Speaking to a feverish and hungry audience on that end-of-days night, he with a certain sense of calm and yet very so much surreal and palpable anticipation, bellowed out with a profound wisdom and conviction only the Rev. (Dr.) Martin Luther King, Jr. could have: “. . .But I know somehow that only when it’s dark enough can you see the stars.” Thus with the ascension atop the ticket of any major political party in the United States of America in over 232 years of independence from the British, Barack Hussein Obama—an African American—jolts to immediate consciousness sentiments behind the very conviction made by the Rev (Dr.) King, Jr. on that night before a shot rang out in the Memphis sky on April 4, 1968. The achievement of Mr. Obama is without doubt the biggest, brightest, and most brilliant of stars in this very dark long night of the Negro man’s experience on American soil, which only makes this court-side seat more memorable than any of the eclipses.

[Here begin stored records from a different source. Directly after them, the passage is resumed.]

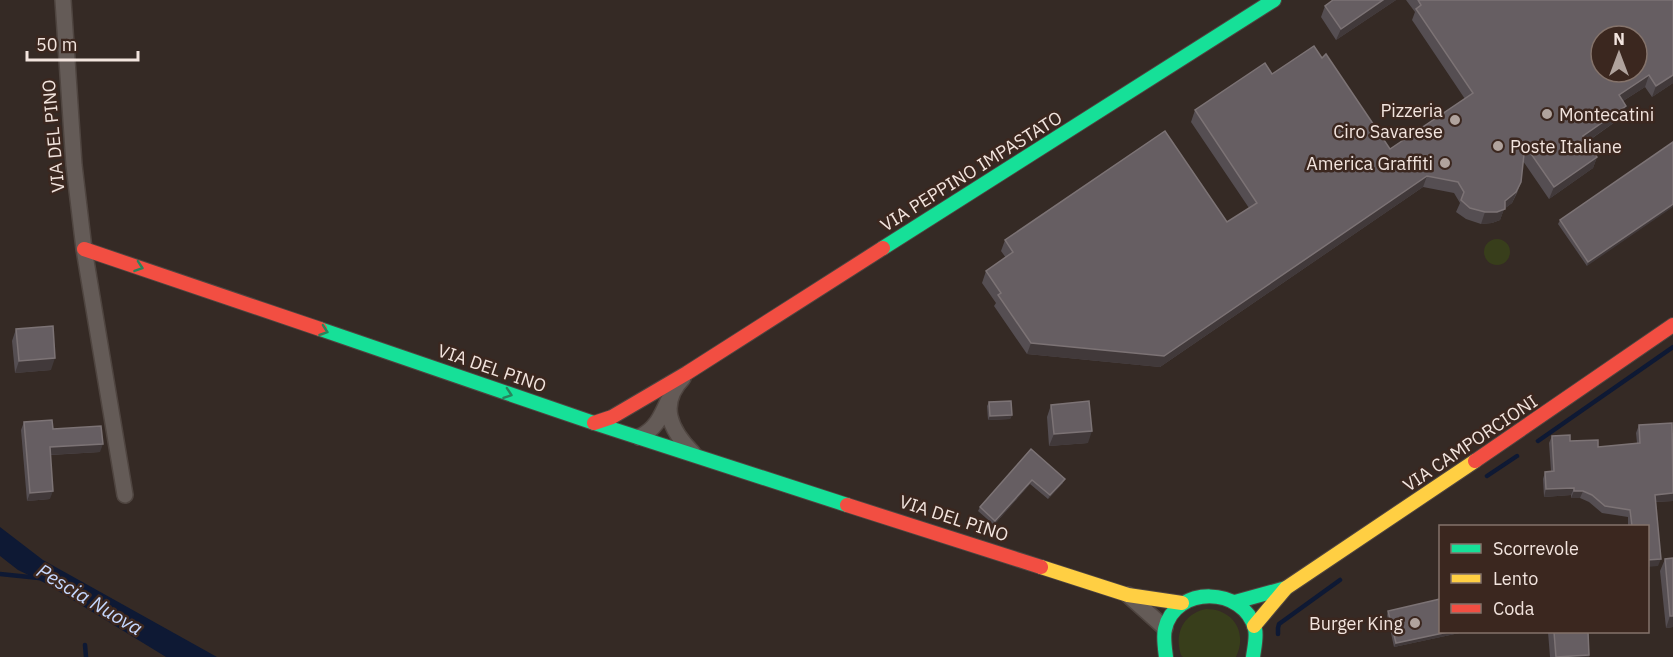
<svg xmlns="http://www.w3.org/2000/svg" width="1673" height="657" font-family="'IBM Plex Sans',sans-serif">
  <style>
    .green { fill: #383e1b }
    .water { fill: #0e1934 }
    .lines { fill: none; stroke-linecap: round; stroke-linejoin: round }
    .stream { stroke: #0e1934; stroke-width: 4.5 }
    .street-casing { stroke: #4f4540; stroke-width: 18 }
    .fast-casing { stroke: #4f4540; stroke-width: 16 }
    .slow-casing { stroke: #4f4540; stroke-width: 16 }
    .jam-casing { stroke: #4f4540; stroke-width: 16 }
    .street { stroke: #645b57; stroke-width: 15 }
    .fast { stroke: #16e098; stroke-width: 14 }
    .slow { stroke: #ffcf43; stroke-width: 14 }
    .jam { stroke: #f24e42; stroke-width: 14 }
    .wall { fill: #554e52 }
    .shaded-wall { fill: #41393a }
    .building { fill: #665e62; stroke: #7c7375; stroke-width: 1.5; fill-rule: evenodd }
    .oneway { stroke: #28845c }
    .poi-dot { fill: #b0a39d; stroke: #3b271f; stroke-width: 2 }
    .labels { text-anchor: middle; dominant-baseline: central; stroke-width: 5; stroke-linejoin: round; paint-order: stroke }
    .poi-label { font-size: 18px; fill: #f2e4de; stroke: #3b271f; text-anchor: end }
    .street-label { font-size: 18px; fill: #f2e4de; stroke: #3b271f }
    .water-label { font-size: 20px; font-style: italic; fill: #c5d7fd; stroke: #3b271f }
  </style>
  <rect width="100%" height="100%" fill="#352a25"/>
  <!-- green -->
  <path class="green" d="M1484 252a13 13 0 1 1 26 0a13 13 0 1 1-26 0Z
    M1206,609C1233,609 1248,632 1236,657H1183L1181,655C1174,634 1183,614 1206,609Z"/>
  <!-- water -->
  <path class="water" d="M0,527L43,560L217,657H166L45,583L18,570L0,556Z"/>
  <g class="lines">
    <!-- stream -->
    <path class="stream" d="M1538,441L1673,347
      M1487,476L1517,456
      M0,574L39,578
      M1278,634V628L1279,624L1340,580
      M85,645L86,657"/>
    <!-- street casing -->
    <g class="street-casing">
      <path id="street" d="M63,0L74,165L84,249L125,495
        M683,378C658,404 670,430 693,453
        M639,437C655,430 661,417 668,401
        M1128,595L1165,628"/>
    </g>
    <!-- fast casing -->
    <g class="fast-casing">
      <path id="fast" d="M883,248L1274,0
        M320,329L594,423L847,505
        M1235,602L1286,588
        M1166,657C1165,649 1163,637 1165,629C1175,585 1244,586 1255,629C1257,637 1254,649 1253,657"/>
    </g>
    <!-- slow casing -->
    <g class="slow-casing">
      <path id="slow" d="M1041,567L1128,595L1182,603
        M1254,626L1286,588L1475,461"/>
    </g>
    <!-- jam casing -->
    <g class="jam-casing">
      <path id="jam" d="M84,249L320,329
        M594,423L612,417L687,373L883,248
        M1475,461L1673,325
        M847,505L1041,567"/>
    </g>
    <!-- street -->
    <use href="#street" class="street"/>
    <!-- fast -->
    <use href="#fast" class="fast"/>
    <!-- slow -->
    <use href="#slow" class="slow"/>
    <!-- jam -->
    <use href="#jam" class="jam"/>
  </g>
  <!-- wall -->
  <path class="wall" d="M1333,0H1396L1336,40L1321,17L1325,6Z
    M1406,0H1673V83L1652,97L1645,87L1623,101L1622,117L1587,142L1597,157L1593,168L1549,199L1523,161L1521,182L1517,193L1512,203L1504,209L1500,220L1492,223L1481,224L1466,219L1456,212L1460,203L1454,193L1423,187L1160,367L1027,354L994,306L996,303L982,283L986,271L1006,258L1001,251L1005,240L1227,222L1249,208L1191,122L1195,110L1272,74L1322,58L1390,149L1465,99L1412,20L1415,12Z
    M1673,142L1587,266L1558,224L1560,220Z
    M16,329L51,370L15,373L12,341Z
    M989,402L1012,415L1010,419L988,420L987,406Z
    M1051,405L1088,443L1049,446L1047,417Z
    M24,422L53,429L100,452L51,455L50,499L27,501L21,430Z
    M1639,425L1673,433V501L1656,502L1658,566L1647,526H1628V517L1602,513L1589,502L1580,498H1571V495L1544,497L1543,479L1545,472L1551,471L1549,443L1552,436L1570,441L1598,447L1637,443L1636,433Z
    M1031,449L1063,483L1048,499L1030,484L994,525L978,511L980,507Z
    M1665,559L1673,627L1666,628L1660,571Z
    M1388,611L1440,632H1464L1394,647L1387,615Z
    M1548,632H1588L1589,657H1550Z"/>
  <!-- shaded-wall -->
  <path class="shaded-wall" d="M1383,0H1396L1336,40L1341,29Z
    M1649,75L1645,87L1615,106L1619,95Z
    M1673,75V83L1652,97L1656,86Z
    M1626,106L1622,117L1579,147L1583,136Z
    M1597,157L1593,168L1549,199L1554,187Z
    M1427,176L1423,187L1160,367L1027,354L1031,343Z
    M1521,182L1512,203L1504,209L1500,220L1492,223L1481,224L1485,212L1505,201Z
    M1673,204V207L1587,266L1588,262Z
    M55,358L51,370L15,373L19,361Z
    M1012,415L1010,419L988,420L990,416Z
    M1092,431L1088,443L1049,446L1054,434Z
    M103,444L100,452L47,455L50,447Z
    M1065,479L1063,483L1048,499L1050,495Z
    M1032,480L1030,484L994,525L995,521Z
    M1574,488L1571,495L1544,497L1546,489Z
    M53,491L50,499L27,501L30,493Z
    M1574,491H1583L1580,498H1571Z
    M1673,493V501L1652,502L1655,495Z
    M1661,559L1658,566L1647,567V560Z
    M1670,616H1673V627L1666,628Z
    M1448,632H1464L1394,647L1396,643Z
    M1589,655V657H1562Z"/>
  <!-- building -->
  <path class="building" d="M1333,0H1383L1341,29L1325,6Z
    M1418,0H1673V75L1656,86L1649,75L1619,95L1626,106L1583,136L1597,157L1554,187L1525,145L1521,182L1516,192L1505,201V209L1497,212H1485L1470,208L1461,200L1464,192L1458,182L1427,176L1164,356L1031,343L998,295L1001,293L986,271L1013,252L1005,240L1165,131L1227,222L1257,203L1195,110L1265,63L1272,74L1314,46L1322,58L1326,54L1390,149L1473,93L1416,9L1421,5ZM1601,36H1637V72H1601Z
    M1673,142V204L1588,262L1560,220Z
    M53,326L55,358L19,361L16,329Z
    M1011,401L1012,415L990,416L989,402Z
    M1089,401L1092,431L1054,434L1051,405Z
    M52,420L53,429L101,426L103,444L50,447L53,491L30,493L24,422Z
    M1672,423L1673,493L1655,495L1661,559L1647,560V526H1632L1630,510L1605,506L1592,495L1583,491H1574V488L1546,489L1545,472L1554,471L1552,436L1570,435V441L1598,440V447L1640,443L1639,425Z
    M1031,449L1065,479L1050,495L1032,480L995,521L980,507Z
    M1673,558V616H1670L1665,559Z
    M1440,599V632H1448L1396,643L1388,611Z
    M1554,632H1588L1589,655L1556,657Z"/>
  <!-- one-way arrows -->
  <defs><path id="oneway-chevron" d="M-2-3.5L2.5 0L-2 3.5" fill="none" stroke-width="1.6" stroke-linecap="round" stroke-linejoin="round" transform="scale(1.5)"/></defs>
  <g class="oneway">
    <use href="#oneway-chevron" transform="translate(139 267) rotate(19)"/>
    <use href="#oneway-chevron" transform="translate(324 331) rotate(19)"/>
    <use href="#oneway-chevron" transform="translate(508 394) rotate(19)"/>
  </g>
  <!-- markers -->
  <g class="poi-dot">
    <circle cx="1547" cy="114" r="6"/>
    <circle cx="1455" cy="120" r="6"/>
    <circle cx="1498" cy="146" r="6"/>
    <circle cx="1445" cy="163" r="6"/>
    <circle cx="1415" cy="623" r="6"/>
  </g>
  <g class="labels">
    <!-- poi labels -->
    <g class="poi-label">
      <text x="1443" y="110">Pizzeria<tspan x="1443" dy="21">Ciro Savarese</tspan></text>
      <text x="1559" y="114" text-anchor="start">Montecatini</text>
      <text x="1510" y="146" text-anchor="start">Poste Italiane</text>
      <text x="1433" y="163">America Graffiti</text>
      <text x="1403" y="623">Burger King</text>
    </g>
    <!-- street labels -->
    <g class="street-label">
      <text transform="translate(53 136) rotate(-95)">VIA DEL PINO</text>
      <text transform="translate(971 171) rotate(-32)">VIA PEPPINO IMPASTATO</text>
      <text transform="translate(492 368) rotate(19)">VIA DEL PINO</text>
      <text transform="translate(1470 443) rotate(-34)">VIA CAMPORCIONI</text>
      <text transform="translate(954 518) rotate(18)">VIA DEL PINO</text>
    </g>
    <!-- water labels -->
    <g class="water-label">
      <text transform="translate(90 599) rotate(31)">Pescia Nuova</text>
    </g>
  </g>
  <!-- legend -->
  <rect x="1439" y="525" width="210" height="108" fill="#3b271f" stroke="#84736b" stroke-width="1.5"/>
  <rect x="1451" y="544" width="30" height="9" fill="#16e098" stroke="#84736b" stroke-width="1.5"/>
  <text x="1493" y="555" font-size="18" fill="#f2e4de">Scorrevole</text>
  <rect x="1451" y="574" width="30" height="9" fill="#ffcf43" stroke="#84736b" stroke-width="1.5"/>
  <text x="1493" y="585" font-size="18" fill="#f2e4de">Lento</text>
  <rect x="1451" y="604" width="30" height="9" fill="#f24e42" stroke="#84736b" stroke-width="1.5"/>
  <text x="1493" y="615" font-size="18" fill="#f2e4de">Coda</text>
  <!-- north arrow -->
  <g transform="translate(1619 54)"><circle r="28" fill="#3b271f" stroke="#84736b" stroke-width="1.5"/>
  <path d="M0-4.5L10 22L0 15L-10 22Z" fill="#b0a39d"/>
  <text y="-9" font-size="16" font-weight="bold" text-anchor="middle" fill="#f2e4de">N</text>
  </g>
  <!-- scale -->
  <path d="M27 51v9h111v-9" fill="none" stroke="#f2e4de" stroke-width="3"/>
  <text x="36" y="51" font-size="18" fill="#f2e4de" stroke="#3b271f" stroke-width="4.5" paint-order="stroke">50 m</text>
</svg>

Outside the perennial contenders of the Rev. Jesse Jackson, the Rev. Al Sharpton—and maybe Mr. Alan Keyes, the African-American grasps at the highest office in the land and arguably modern civilization, has been ridiculed with a whimsical sense of dismissal comparable only to the curse placed on Sisyphus by the Greek gods. You see, Sisyphus was compelled to roll a huge rock up a steep hill, but before he could reach the top of the hill, the rock would always roll back down again, forcing him to begin again—a grievous exercise in futility. While without doubt, the continual push up the hill in this very dark long night by the Negro people of America has to be commended, it’s hard to ignore the lives and properties that have been lost as a result.
Mr. Obama in the words of a cliché has done nothing short of pulling a rabbit out of a hat, in fact, that might very well be an understatement. With a name like Barack Hussein Obama, Mr. Obama was compelled to act as though skin color was not enough of an obstacle(after all, there have been so many Negro presidential nominees before him), having a name so foreign, strange, and unpopular to mind—showed who needs a name like Bill or Johnson after all. And defeating the presumed establishment candidate in the nomination ceremonies—Sen. Hillary Clinton—is nothing short of lore for the ages. As a black man, I always knew the road was tough, just never knew a tougher road could have been taken and subdued. Mr. Obama has wrought what no black man before him has, and it’s at this junction in the continuum of time, space, and forever you wonder, “Where’s the Rev. (Dr.) King, Jr.?
But before we get carried away, let’s not forget Sisyphus! Almost at the apex of this hill, at a moment when it’s been dark enough for as long as the Negro people of America can remember, Mr. Obama stands alone in this long night, with the huge rock propped against his chest, needing that final push—or forgiveness from the gods—to avoid the fate that has befallen his predecessors, irrespective of how far they came.